_Written task 1:_ Pull out the lines of the records from their start through the line holding "Dot at: (272, 267)", inclusive, and reproduce them without changes, leaving out the pictures.

Christopher Nosnibor

Everything Was Forever Until It Was No More is such a quintessentially post-rock album title: without hearing a note, it evokes the spirit of 2003-2006 or thereabouts. On listening, it’s perhaps not as overtly post-rock as all that – it’s not a slow-building crescendo-fest with chiming guitars like Explosions in the Sky or even lesser-known acts like And So I Watch You From Afar, but with ties to legends in the field, it is every inch of that milieu, with ‘the cello of Rebecca Foon (Saltland, Set Fire To Flames, Silver Mt Zion) and the marimba of ex-Godspeed You! Black Emperor percussionist Bruce Cawdron at its core’.

It’s been a full five years since their last album, 2017’s Mechanics of Dominion, and during this time the Montreal-based collective have been doing what, it seems, the Montreal post-rock scene does best – detaching themselves from the world and conjuring magnificent, magical soundscapes that offer a conduit to planes of pure escapism.

Everything Was Forever Until It Was No More presents a rich sonic tapestry that incorporates a broad range of elements. The press released makes mention of ‘emotive chamber works using threads of post-classical, post-rock, Minimalism, neo-Baroque, jazz, pop and a wide array of folk traditions’ as being Esmerine’s palette.

‘Blackout’ opens the album with a soft, elegant piano draped with brooding strings that’s graceful, subtly emotive, and easy on the ear. ‘Entropy: Incantation – Radiance – The Wild Sea’, the first of the two-part ‘Entropy’ suite is a nine-minute journey through atmospheric ambience, where one treads with trepidation, uncertain of what may be hidden in the shadows. There’s an aura of ancient mysticism that echoes before eventually, the track refocuses toward a driving prog rock finale.

_Written task 2:_
Answer these from the album review:
(a) What was the title of the group's previous album, and in what year did it come out?
(b) In which city is the collective based?
(c) Which track opens the album?

_Source material:_
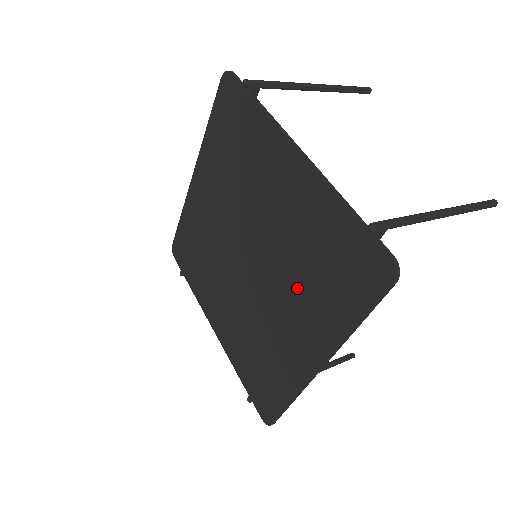
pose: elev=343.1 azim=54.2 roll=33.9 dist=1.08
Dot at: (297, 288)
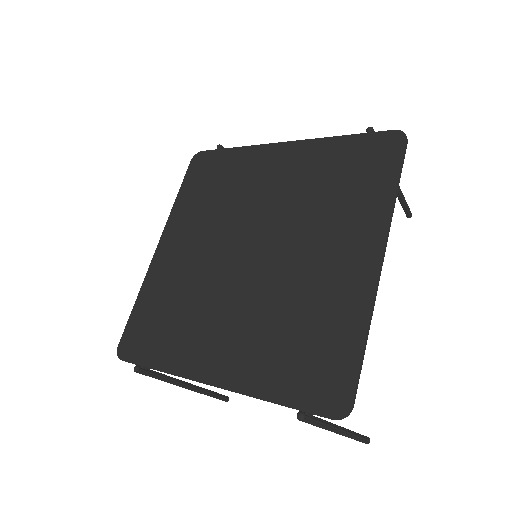
Dot at: (322, 219)
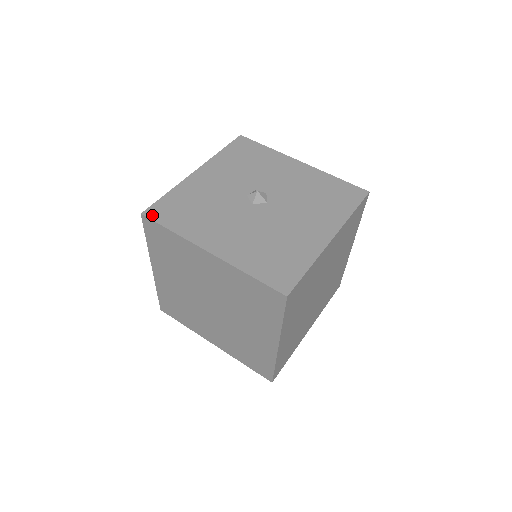
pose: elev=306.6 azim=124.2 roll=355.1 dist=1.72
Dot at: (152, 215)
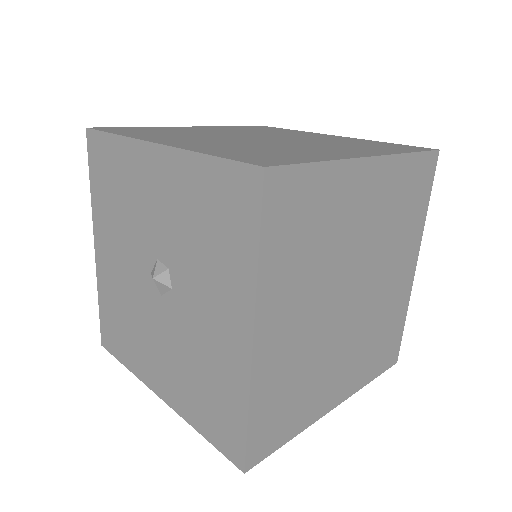
Dot at: (90, 144)
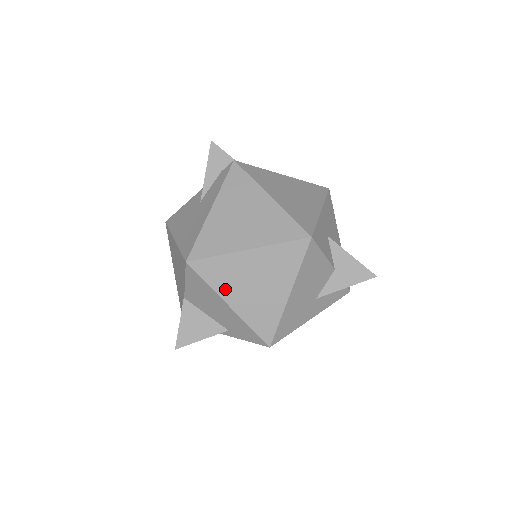
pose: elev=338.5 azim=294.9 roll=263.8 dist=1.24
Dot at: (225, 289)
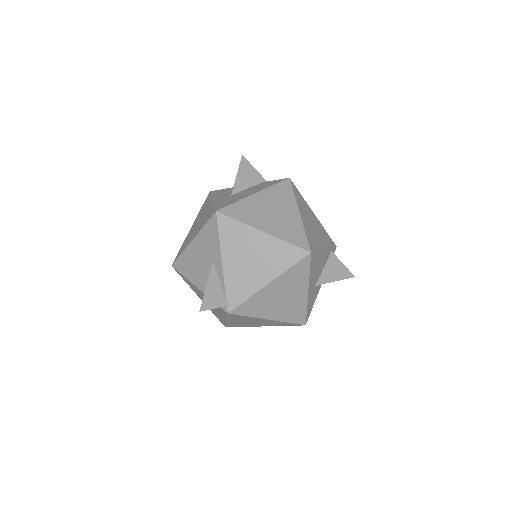
Dot at: occluded
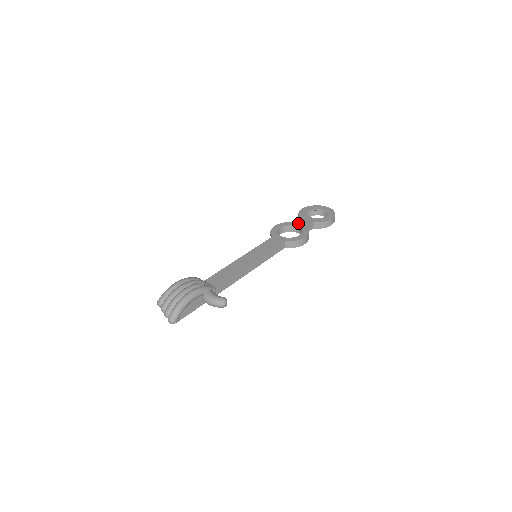
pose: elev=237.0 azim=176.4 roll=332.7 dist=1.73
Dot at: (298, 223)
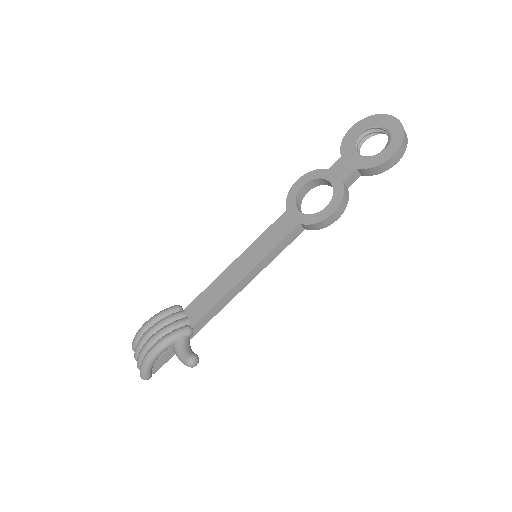
Dot at: (332, 172)
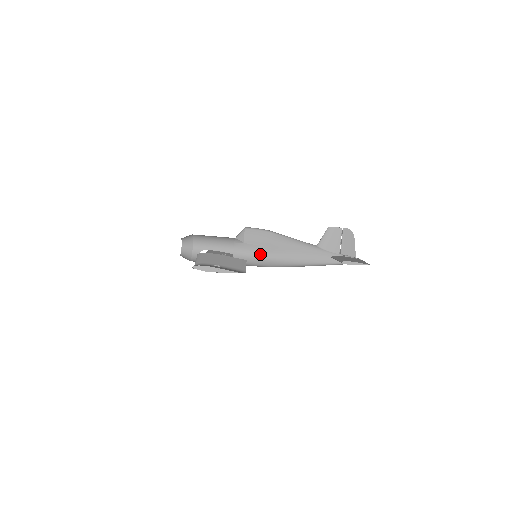
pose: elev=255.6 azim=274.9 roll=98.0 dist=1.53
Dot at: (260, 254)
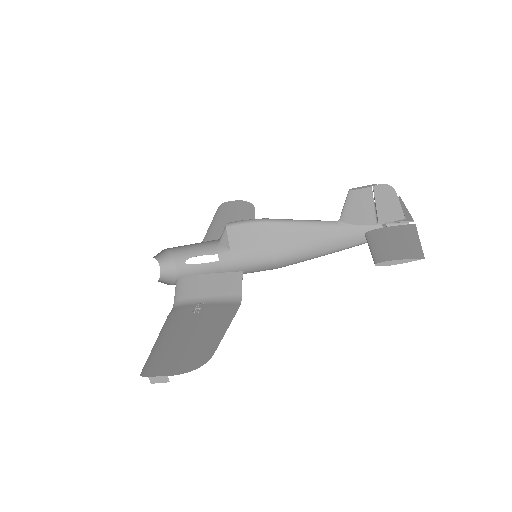
Dot at: (257, 260)
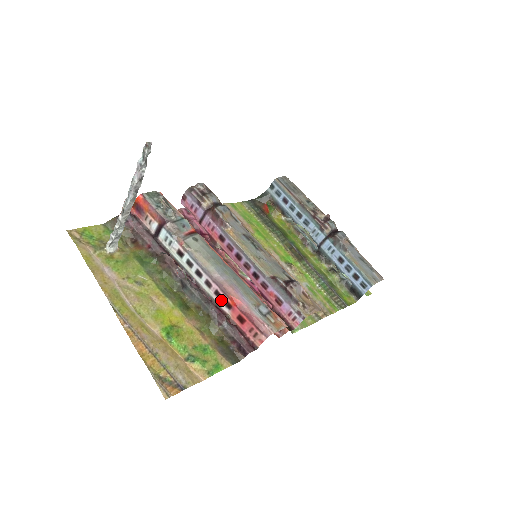
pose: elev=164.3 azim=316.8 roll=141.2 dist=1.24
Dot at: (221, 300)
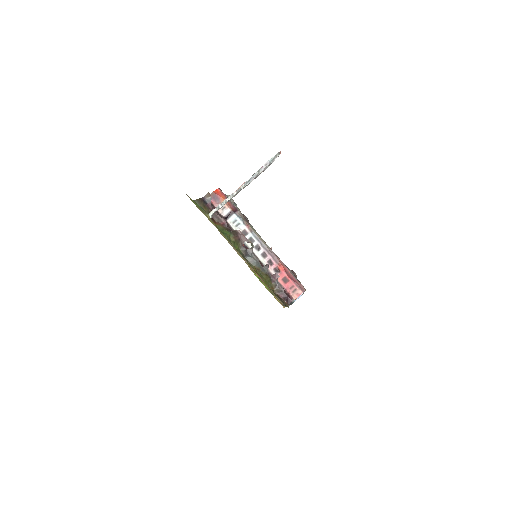
Dot at: (272, 267)
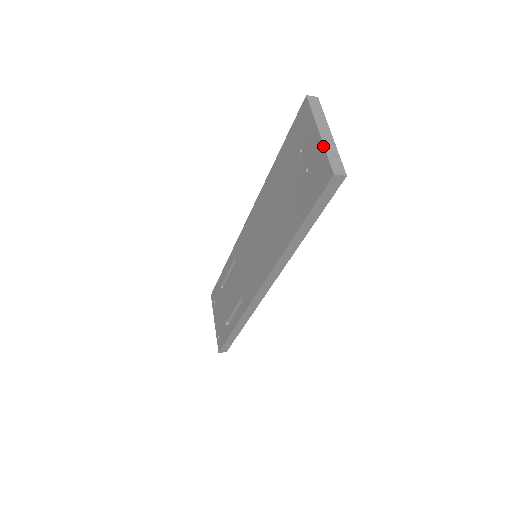
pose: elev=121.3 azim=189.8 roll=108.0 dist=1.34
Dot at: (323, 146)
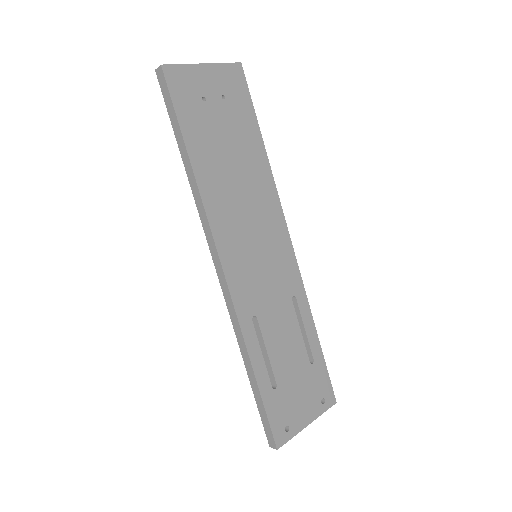
Dot at: occluded
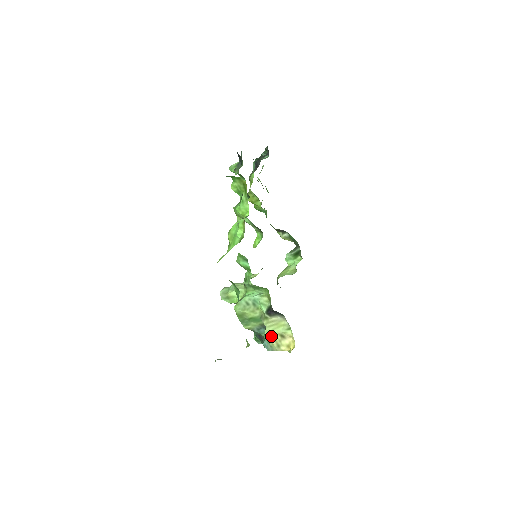
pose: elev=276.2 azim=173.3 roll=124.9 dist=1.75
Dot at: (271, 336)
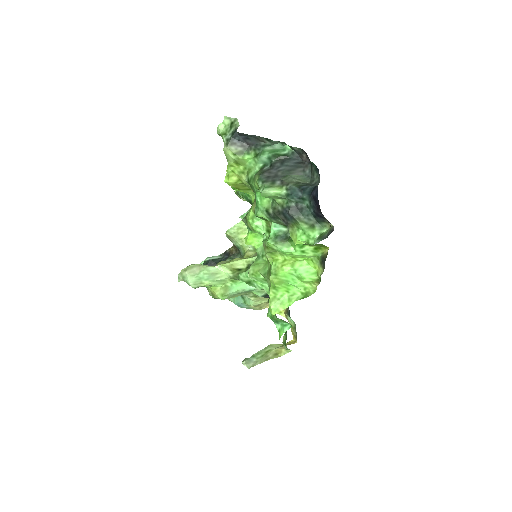
Dot at: (257, 305)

_Written response 1:_
pose: elev=343.1 azim=54.2 roll=33.9 dist=1.08
Dot at: (297, 288)
Dot at: (322, 219)
pose: elev=306.6 azim=124.2 roll=355.1 dist=1.72
Dot at: (152, 215)
Dot at: (90, 144)
pose: elev=338.5 azim=294.9 roll=263.8 dist=1.24
Dot at: (225, 289)
Dot at: occluded
pose: elev=237.0 azim=176.4 roll=332.7 dist=1.73
Dot at: (298, 223)
Dot at: (332, 172)
pose: elev=255.6 azim=274.9 roll=98.0 dist=1.53
Dot at: (260, 254)
Dot at: (257, 260)
pose: elev=164.3 azim=316.8 roll=141.2 dist=1.24
Dot at: (221, 300)
Dot at: (272, 267)

_Written response 2:_
(a) Mechanics of Dominion, released in 2017.
(b) Montreal.
(c) 'Blackout'.